Slow-Cooker Cuban Sandwiches
This decadent combo involves citrusy pork, salty ham, melted cheese, tangy pickles, and mustard. The best part is that this recipe couldn’t be easier: all you have to do is rub a big boneless pork shoulder roast with garlic and salt, and put it into the slow cooker with orange zest, orange juice, and stock. Then it's hands off for about 7 hours. Right before serving, the entire sandwich is put underneath the broiler to melt the cheese and warm the bread. You can make the pork two days ahead, just store it inside all those delicious pork drippings. Then, reheat gently on the stove before building sandwiches. We love the idea of serving these sandwiches with beer, extra pickles, and some of the juice from the slow cooked pork on the side for dipping.
Ingredients
2 pounds boneless pork shoulder roast (Boston butt), trimmed of excess fat
6 garlic cloves, finely chopped
1 teaspoon kosher salt
1 cup chicken stock
1 teaspoon orange zest plus 1 tsp. fresh orange juice
2 tablespoons fresh lime juice (from 2 limes)
6 6-in. sub rolls
? cup Dijon mustard
3 ounces thinly sliced deli ham
3 ounces thinly sliced Swiss cheese
1 whole dill pickle, thinly sliced crosswise
Nutrition
Fiber 7.17
Calories 559.02
Sugar 8.39g
Fat 19.34g
Cholesterol 118.28mg
Sat Fat 6.92g
Iron 4.20mg
Sodium 1520.57mg
Protein 44.17g
Calcium 252.67mg
Carbohydrate 50.58g
Directions
Rub the pork with the garlic and salt and place in a 5- to 6-quart slow cooker.
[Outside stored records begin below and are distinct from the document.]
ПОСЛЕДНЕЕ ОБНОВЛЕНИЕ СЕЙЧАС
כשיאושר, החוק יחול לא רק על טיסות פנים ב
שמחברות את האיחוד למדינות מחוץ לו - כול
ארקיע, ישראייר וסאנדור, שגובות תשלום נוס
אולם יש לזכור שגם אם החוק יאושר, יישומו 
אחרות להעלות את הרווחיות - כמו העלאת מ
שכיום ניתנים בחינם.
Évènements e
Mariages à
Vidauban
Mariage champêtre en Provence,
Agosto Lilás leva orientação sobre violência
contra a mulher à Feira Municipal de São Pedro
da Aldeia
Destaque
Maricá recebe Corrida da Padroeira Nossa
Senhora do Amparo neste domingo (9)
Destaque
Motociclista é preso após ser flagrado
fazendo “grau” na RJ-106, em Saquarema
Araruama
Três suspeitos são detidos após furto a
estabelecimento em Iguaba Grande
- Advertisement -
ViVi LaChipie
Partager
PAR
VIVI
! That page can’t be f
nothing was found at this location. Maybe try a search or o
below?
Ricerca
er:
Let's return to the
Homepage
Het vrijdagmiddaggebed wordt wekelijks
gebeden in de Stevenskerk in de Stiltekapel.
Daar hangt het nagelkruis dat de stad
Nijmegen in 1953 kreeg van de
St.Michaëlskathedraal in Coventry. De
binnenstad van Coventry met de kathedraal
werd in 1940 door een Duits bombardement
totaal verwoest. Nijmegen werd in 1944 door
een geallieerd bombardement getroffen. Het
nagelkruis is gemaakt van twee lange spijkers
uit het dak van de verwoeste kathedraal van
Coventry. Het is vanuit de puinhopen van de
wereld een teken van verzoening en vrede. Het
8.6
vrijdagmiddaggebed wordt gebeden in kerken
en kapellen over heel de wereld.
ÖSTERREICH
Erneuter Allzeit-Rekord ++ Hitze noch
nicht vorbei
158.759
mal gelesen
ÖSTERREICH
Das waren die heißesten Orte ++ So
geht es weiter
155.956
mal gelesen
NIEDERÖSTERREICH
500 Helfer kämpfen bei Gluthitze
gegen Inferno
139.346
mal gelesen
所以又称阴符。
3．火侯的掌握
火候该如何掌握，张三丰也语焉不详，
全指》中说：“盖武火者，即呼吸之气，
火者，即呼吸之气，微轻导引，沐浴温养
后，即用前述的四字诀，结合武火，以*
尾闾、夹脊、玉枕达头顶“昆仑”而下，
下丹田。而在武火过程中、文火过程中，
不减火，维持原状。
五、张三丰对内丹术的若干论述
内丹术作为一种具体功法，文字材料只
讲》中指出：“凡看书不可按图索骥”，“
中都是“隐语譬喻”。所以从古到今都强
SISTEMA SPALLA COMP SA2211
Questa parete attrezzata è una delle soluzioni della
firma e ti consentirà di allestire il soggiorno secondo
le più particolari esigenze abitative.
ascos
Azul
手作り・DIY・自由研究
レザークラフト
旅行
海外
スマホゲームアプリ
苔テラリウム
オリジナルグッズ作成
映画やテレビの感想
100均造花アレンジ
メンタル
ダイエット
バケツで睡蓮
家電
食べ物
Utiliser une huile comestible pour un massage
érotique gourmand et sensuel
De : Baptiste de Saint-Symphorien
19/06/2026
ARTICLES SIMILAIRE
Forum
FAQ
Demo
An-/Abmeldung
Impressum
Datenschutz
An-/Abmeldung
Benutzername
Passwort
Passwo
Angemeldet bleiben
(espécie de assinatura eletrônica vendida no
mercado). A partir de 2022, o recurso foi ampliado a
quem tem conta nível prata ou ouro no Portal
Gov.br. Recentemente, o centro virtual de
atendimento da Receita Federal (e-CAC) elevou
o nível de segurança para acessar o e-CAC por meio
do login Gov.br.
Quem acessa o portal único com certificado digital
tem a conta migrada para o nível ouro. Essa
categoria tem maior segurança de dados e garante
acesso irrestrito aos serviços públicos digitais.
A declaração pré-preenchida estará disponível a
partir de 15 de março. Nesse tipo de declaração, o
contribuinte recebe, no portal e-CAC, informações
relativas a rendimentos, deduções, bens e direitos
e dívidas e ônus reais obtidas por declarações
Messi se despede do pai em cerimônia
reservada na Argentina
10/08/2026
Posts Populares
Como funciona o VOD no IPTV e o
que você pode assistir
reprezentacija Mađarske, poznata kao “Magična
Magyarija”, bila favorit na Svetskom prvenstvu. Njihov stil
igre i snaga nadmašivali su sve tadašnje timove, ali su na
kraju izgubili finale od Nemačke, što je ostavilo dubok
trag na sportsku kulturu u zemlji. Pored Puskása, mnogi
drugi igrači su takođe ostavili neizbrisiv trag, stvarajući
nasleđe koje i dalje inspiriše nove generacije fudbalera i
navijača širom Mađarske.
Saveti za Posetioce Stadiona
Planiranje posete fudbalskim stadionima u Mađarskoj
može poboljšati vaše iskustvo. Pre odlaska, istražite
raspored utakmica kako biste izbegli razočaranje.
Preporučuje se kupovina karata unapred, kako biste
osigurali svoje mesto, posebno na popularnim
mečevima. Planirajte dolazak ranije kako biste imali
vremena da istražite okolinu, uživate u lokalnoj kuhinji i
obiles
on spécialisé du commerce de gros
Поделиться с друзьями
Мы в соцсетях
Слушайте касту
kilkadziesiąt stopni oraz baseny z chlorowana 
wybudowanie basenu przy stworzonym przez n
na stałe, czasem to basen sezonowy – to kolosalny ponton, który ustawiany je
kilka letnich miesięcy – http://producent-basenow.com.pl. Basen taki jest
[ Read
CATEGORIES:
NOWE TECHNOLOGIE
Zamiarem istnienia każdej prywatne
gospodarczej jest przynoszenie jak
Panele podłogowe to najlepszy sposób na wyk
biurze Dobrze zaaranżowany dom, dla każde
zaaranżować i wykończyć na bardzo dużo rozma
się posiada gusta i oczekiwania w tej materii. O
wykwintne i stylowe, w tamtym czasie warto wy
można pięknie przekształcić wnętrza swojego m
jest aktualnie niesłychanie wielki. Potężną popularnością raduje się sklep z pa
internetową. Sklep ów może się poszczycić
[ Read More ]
Add the chicken stock, orange zest, and orange juice. Cover and cook on low until the pork is very tender, 7 to 8 hours. Pull pork into 1- to 2-inch pieces; toss with the lime juice. Return to slow cooker and keep warm.
Preheat broiler with the oven rack 6 inches from heat. Split the rolls length-wise. Spread the mustard on the bottom halves and top evenly with the pork, ham, and Swiss cheese. Broil just until the cheese is melted, 1 to 2 minutes. Top with the pickles and sandwich with the tops of the rolls.